El cambio que se produce en el siglo XIII es profundo: ya no se trata de una imagen encargada por Verónica, un simulacro que venga a sustituir, tal premio de consolación, la ausencia del Amado, sino de un don de Cristo con el que éste retribuye la entrega desinteresada del paño. Aunque resulte más evidente en la versión actualizada, también en la primitiva hay demasía,
bonus track: Verónica busca un retrato convincente, pero recibe mucho más que eso, una imagen verdadera (
vera icon), que se opone a la meramente aproximada de cualquier obra de arte (artefacto).
La idea de que Verónica sea, precisamente, un anagrama de
vera icon circula desde al menos comienzos del siglo XIII, en que Gervasio de Tilbury la puso en marcha. Puede ser uno de esos casos en que no, pero sí. Me explico: en los textos más antiguos que tenemos sobre el personaje (varios apócrifos griegos, que forman el llamado Ciclo de Pilato), éste recibe el nombre de
Bernice o
Berenice. El nombre se había puesto de moda a partir de la reina egipcia Berenice, y es en realidad una variante macedónica de
Ferenice, «portadora de la victoria» (recordemos que los reyes de Egipto desde época helenística, los Lágidas, son de origen macedonio: el fundador de la dinastía, Ptolomeo, es uno de los generales de Alejandro, que a la muerte de éste se queda con la porción egipcia del Imperio).
Un cambio casi intrascendente del vocalismo (
Berenice >
Beronice) nos lleva al latín
Veronica. O sea, que no —si no fuera porque el nombre propio convive con un sustantivo común,
veronix, que según Corominas y Pascual es probablemente pariente del sánscrito
varnika, «pintura», y ha dado el castellano
barniz. Sin dejar de provenir de
Berenice-
Beronice, el nombre de la santa vendría, pues, a sonar como "Santa Pintura", "Santa Barniz" —lo que encaja admirablemente con la leyenda que protagoniza.

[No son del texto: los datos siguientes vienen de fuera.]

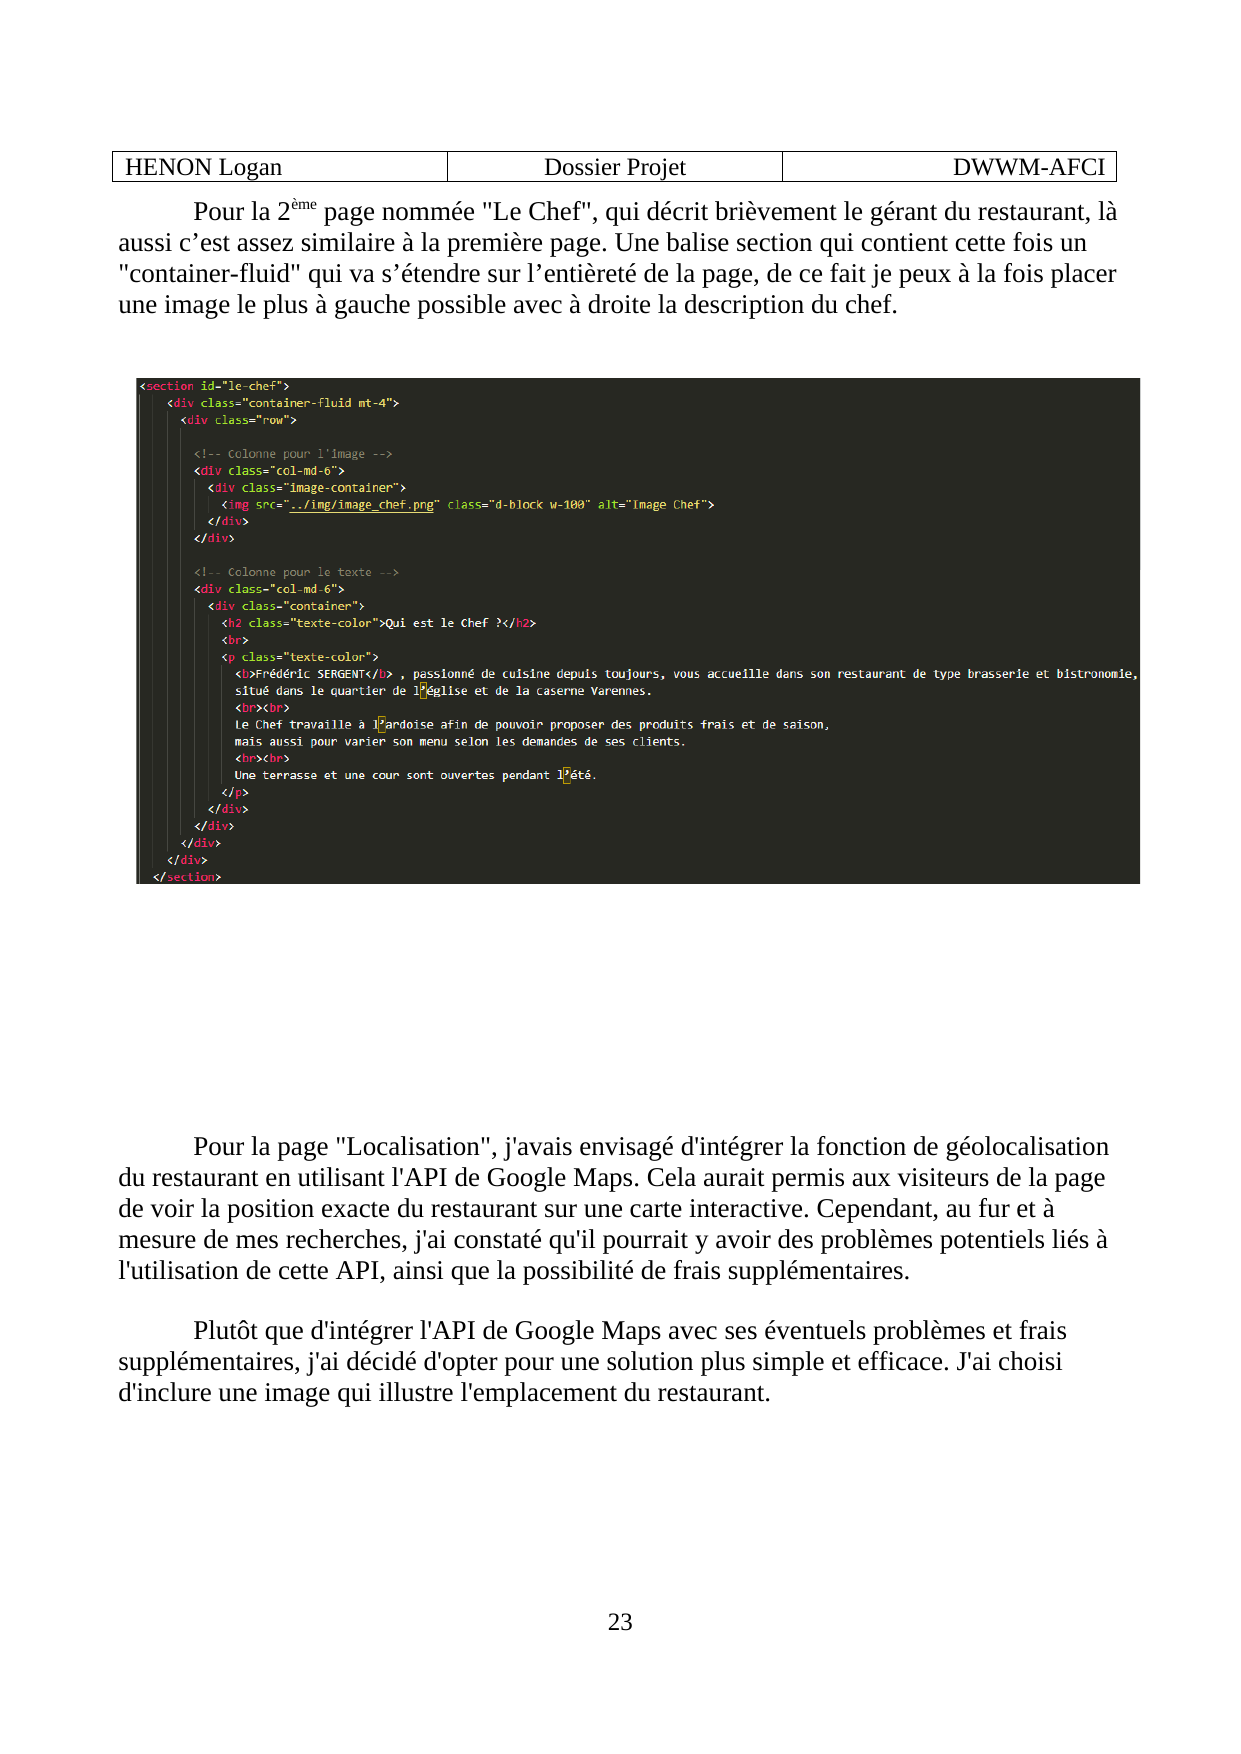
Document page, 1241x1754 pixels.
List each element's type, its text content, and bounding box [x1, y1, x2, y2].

text Pour la page "Localisation", j'avais envisagé d'intégrer la fonction de géolocalisation du restaurant en utilisant l'API de Google Maps. Cela aurait permis aux visiteurs de la page de voir la position exacte du restaurant sur une carte interactive. Cependant, au fur et à mesure de mes recherches, j'ai constaté qu'il pourrait y avoir des problèmes potentiels liés à l'utilisation de cette API, ainsi que la possibilité de frais supplémentaires. [118, 1129, 1122, 1285]
text Plutôt que d'intégrer l'API de Google Maps avec ses éventuels problèmes et frais supplémentaires, j'ai décidé d'opter pour une solution plus simple et efficace. J'ai choisi d'inclure une image qui illustre l'emplacement du restaurant. [118, 1314, 1122, 1407]
picture [136, 378, 1141, 884]
text Pour la 2ème page nommée "Le Chef", qui décrit brièvement le gérant du restaurant, là aussi c’est assez similaire à la première page. Une balise section qui contient cette fois un "container-fluid" qui va s’étendre sur l’entièreté de la page, de ce fait je peux à la fois placer une image le plus à gauche possible avec à droite la description du chef. [118, 195, 1122, 319]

El carácter legendario de Verónica no impide su presencia en el santoral católico: su onomástica se celebra el 4 de febrero, y, en correspondencia con su historia, se la considera patrona de los moribundos y heridos, así como de las lavanderas y tejedoras de lino.
El camino que va de santa Verónica a
la Verónica espiritista, fantasma de los espejos, está por explorar. La coincidencia (en ambos casos se trata de una imagen prodigiosa y sangrienta) no parece casual —a no ser que se trate de otro seguro azar, el último (por el momento) de una historia pródiga en ellos.